Wittenberg Der Traum von der geeinten Menschheit

Wittenberg · Zum Abschluss des Evangelischen Kirchentags: 120.000 feiern Gottesdienst in der Sonne zu Wittenberg.

Jeder Kirchentag hat gemeinsame Erinnerungsorte, an die selbst die zurückdenken, die nicht dagewesen sind: Vom Deutschen Evangelischen Kirchentag in Berlin und Wittenberg 2017 bleibt die Erinnerung an Barack Obama vor dem Brandenburger Tor. Aber auch der Festgottesdienst zum Abschluss auf den Elbwiesen in Wittenberg hat mindestens einen dieser Momente zu bieten: mit der Predigt des südafrikanischen Erzbischofs Thabo Makgoba aus Kapstadt. Er rief den Gottesdienstbesuchern in Anlehnung an Bürgerrechtler Martin Luther King zu: "Ich habe einen Traum für die Welt, dass eines Tages all die narzisstischen, nationalistischen, isolationistischen Ausschweifungen der Gegenwart verschwinden mögen. Ich habe einen Traum, dass stattdessen ein weltweites Bewusstsein entstehen wird, dass wir eine Menschheit sind." Makgoba ist ein Theologe, der sich in Südafrika immer wieder in die Politik einmischt und für Frieden und gegen Unterdrückung und Diskriminierung kämpft.

120.000 Menschen feierten bei 30 Grad und praller Sonne auf der Festwiese. Zwar lagen die Erwartungen des Veranstalters bei bis zu 200.000, doch dürfte der Festgottesdienst vor der Kulisse der historischen Wittenberger Altstadt der größte Gottesdienst des Jubiläumsjahres gewesen sein. Unter den Besuchern waren auch Bundespräsident Frank-Walter Steinmeier. Er ist selbst begeisterter Kirchentagsbesucher und war ursprünglich als Präsident für den Kirchentag in Dortmund 2019 vorgesehen. Der EKD-Ratsvorsitzende Heinrich Bedford-Strohm sagte im Gottesdienst, er wünsche sich, dass von Wittenberg über 2017 hinaus eine neue Generation entstehe, die aus dem Reformationsjubiläumsjahr einen Neuaufbruch zum Glauben mitnehme. Es wird sich zeigen müssen, ob das Jubiläum wirklich diese spirituelle Kraft entfaltet. Denn auch der Kirchentag hat wieder gezeigt, dass die streitbaren Themen andere waren. Die Migrationswelle, soziale Teilhabe aller Menschen an der Gesellschaft und die Frage, wie Frieden werden kann in der Welt, waren Diskussionsstoff.

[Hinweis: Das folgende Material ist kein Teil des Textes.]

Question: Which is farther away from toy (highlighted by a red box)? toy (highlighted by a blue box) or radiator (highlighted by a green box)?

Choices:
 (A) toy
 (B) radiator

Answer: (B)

Mit der Frage nach Luther und der heutigen Bedeutung der Reformation hat sich der Kirchentag nur am Rande - im kulturellen Rahmenprogramm - beschäftigt. Luther ist in der Erinnerung der Deutschen mehr eine historische Figur, ein Rebell, ein "Wutbürger", der sich mit der Obrigkeit anlegte und heute weniger ein neuer Stifter religiöser Identität.

Die Spitzen der Kirchen werden nicht müde, im Reformationsjahr die Ökumene zu betonen - und sicher hat sich in der Luther-Dekade mehr in Sachen Ökumene getan als in den 50 Jahren davor. Aber was heißt das für den Protestantismus? Der Kirchentag in Berlin und Wittenberg hat gezeigt, dass es immer noch Menschen gibt, die sich aus dem Glauben heraus für die Gesellschaft einsetzen und politisch handeln. Doch für diesen Beleg - auch das machte der Kirchentag deutlich - braucht es nicht die große Klammer des Reformationsjubiläums.